Sometimes I like to write code, and I am a firm believer in the idea that, as well having a satisfactory and acceptable solution to the problem, production code is not completed until there is nothing further that can be taken away. While of course still having a code base that is tested in an automatic fashion, and agreed by it's stake holders to be highly maintainable. What's the simplest thing that could possibly work?
The story is different in an enterprise that buys in software solutions, from companies that I like to refer to sometimes as Big Iron Software Vendors.
Big Iron Software Vendors are sales and, sometimes, consultancy driven. They are often driven by repeat sales, and, perhaps, after sales support.
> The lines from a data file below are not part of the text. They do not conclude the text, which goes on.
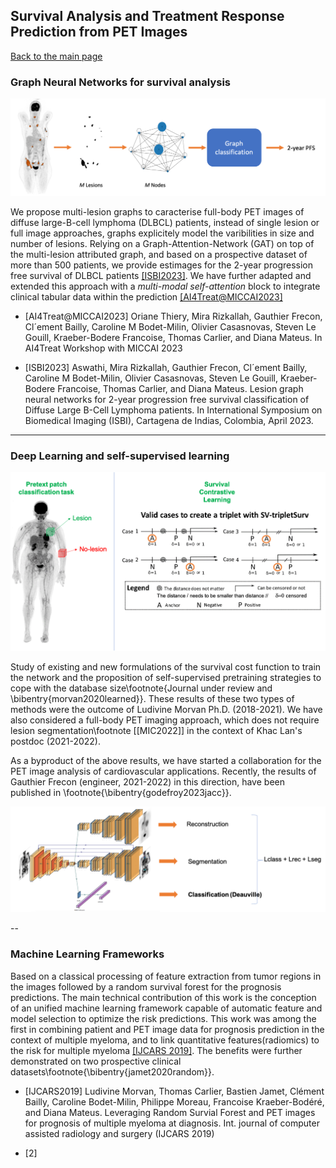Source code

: ## Survival Analysis and Treatment Response Prediction from PET Images

[Back to the main page](https://dcml-cn.github.io/)

### Graph Neural Networks for survival analysis

<img src="../images/graphsurv.png"/>

We propose multi-lesion graphs to caracterise full-body PET images of diffuse large-B-cell lymphoma (DLBCL) patients, instead of single lesion or full image approaches, graphs explicitely model the varibilities in size and number of lesions. Relying on a Graph-Attention-Network (GAT) on top of the multi-lesion attributed graph, and based on a prospective dataset of more than 500 patients, we provide estimages for the 2-year progression free survival of DLBCL patients [[ISBI2023]](#isbi2023). We have further adapted and extended this approach with a *multi-modal self-attention* block to integrate clinical tabular data within the prediction [[AI4Treat@MICCAI2023]](#ai4treat2023)


* <a id="ai4treat2023">[AI4Treat@MICCAI2023]</a>
  Oriane Thiery, Mira Rizkallah, Gauthier Frecon, Cl´ement Bailly, Caroline M Bodet-Milin, Olivier Casasnovas, Steven Le Gouill, Kraeber-Bodere Francoise, Thomas Carlier, and Diana Mateus.
  In AI4Treat Workshop with MICCAI 2023


* <a id="isbi2023">[ISBI2023]</a>
  Aswathi, Mira Rizkallah, Gauthier Frecon, Cl´ement Bailly, Caroline M Bodet-Milin, Olivier Casasnovas, Steven Le Gouill, Kraeber-Bodere Francoise, Thomas Carlier, and Diana Mateus.
  Lesion graph neural networks for 2-year progression free survival classification of Diffuse Large B-Cell Lymphoma patients.
  In International Symposium on Biomedical Imaging (ISBI), Cartagena de Indias, Colombia, April 2023.


---
### Deep Learning and self-supervised learning 

<img src="../images/deepsurv.png"/>

Study of existing and new formulations of the survival cost function to train the network and the proposition of self-supervised pretraining strategies to cope with the database size\footnote{Journal under review and \bibentry{morvan2020learned}}. These results of these two types of methods were the outcome of Ludivine Morvan Ph.D. (2018-2021).  We have also considered a full-body PET imaging approach, which does not require lesion segmentation\footnote [[MIC2022]]  in the context of Khac Lan's postdoc (2021-2022).

As a byproduct of the above results, we have started a collaboration for the PET image analysis of  cardiovascular applications.  Recently,  the results of Gauthier Frecon (engineer, 2021-2022) in this direction, have been published in \footnote{\bibentry{godefroy2023jacc}}.

<img src="../images/multitask_pet.png"/>

--
### Machine Learning Frameworks

Based on a classical processing of feature extraction from tumor regions in the images followed by a random survival forest for the prognosis predictions. The main technical contribution of this work is the conception of an unified machine learning framework  capable of automatic feature and model selection to optimize the risk predictions. This work was among the first in combining patient and PET image data for prognosis prediction in the context of multiple myeloma, and to link quantitative features(radiomics) to the risk for multiple myeloma [[IJCARS 2019]](#ijcars2019). The benefits were further demonstrated on two prospective clinical datasets\footnote{\bibentry{jamet2020random}}. 

* <a id="ijcars2019">[IJCARS2019]</a>
  Ludivine Morvan, Thomas Carlier, Bastien Jamet, Clément Bailly, Caroline Bodet-Milin, Philippe Moreau, Francoise Kraeber-Bodéré, and Diana Mateus.
  Leveraging Random Survial Forest and PET images for prognosis of multiple myeloma at diagnosis.
  Int. journal of computer assisted radiology and surgery (IJCARS 2019)

* [2]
It's easier to sell to an existing customer than a new one, especially where the CFO's play golf together.
In order to make a sale, these Big Iron Software Vendors provide solutions to problems. It is in their best interests to show their customers that the problems, while highly complex, can be fixed by buying their software. In order to make their software marketable to many different customers, each product that the vendor sells often solves far more problems than any individual customer has. Thus it requires consultancy and integration work to make it fit the customers unique problems, and unique existing infrastructure.
The end result is that often, even while the immediate problem is fixed, new, and #better# complexity is introduced.
This may fix an immediate problem for the customer, but creates a virtuous cycle for the vendor that is not in the purchasers best interests. Their customers’ problems will change, and thus, in the future, they will need further help from the vendor, to fix different complex problems - which of course, include the previous vendor-led solutions.
You know, I don't think I produce better looking documents in Word 2007 than I did 10 or 11 years ago. And I probably publish them as PDF anyway.
Big Iron Software Vendors are not motivated to help their customers simplify their problems, and introduce the smallest possible solution that solves only the problem at hand. For all their talk, they are motivated to make as many sales (of consultancy, support, and licensing) as possible. Within the open source world in which we now live, where many free-to-install, community supported, and mature products exist to solve well known problems, vendors are forced to find another tack, and this seems to be the world for Business Process Management and Service Oriented Architectures, and in the Telco world, IMS and SDP - whatever that means, and I have some thoughts on that for later.
While enterprises are starting to wake up to this issue, in startup-land (and yes, I include Google and Amazon) the use of Big Iron software products to build out solutions is small and decreasing. I've been learning from these guys, and want to ensure in future that the enterprise architectures I provide to my stake holders are as simple as possible, while providing the right features at the right time, and not reliant on complex vendor products, except where absolutely necessary.
There are always new products, and sometimes complex vendor led solutions provide a fit. But I'm sure, that within the long term, the successful businesses that rely on software for day to day operations and competitive excellence will be the ones who remove the cost and reliance on licensed software. Otherwise they'll just have to factor it in to the cost of their own products.
What software license costs would you like to refactor out of your architecture? Or am I wrong, and should we keep drinking the Kool-Aid? Or should we just start thinking of Big Iron Software Vendors in the same way we think of outsourced development shops, and tell them what to build instead?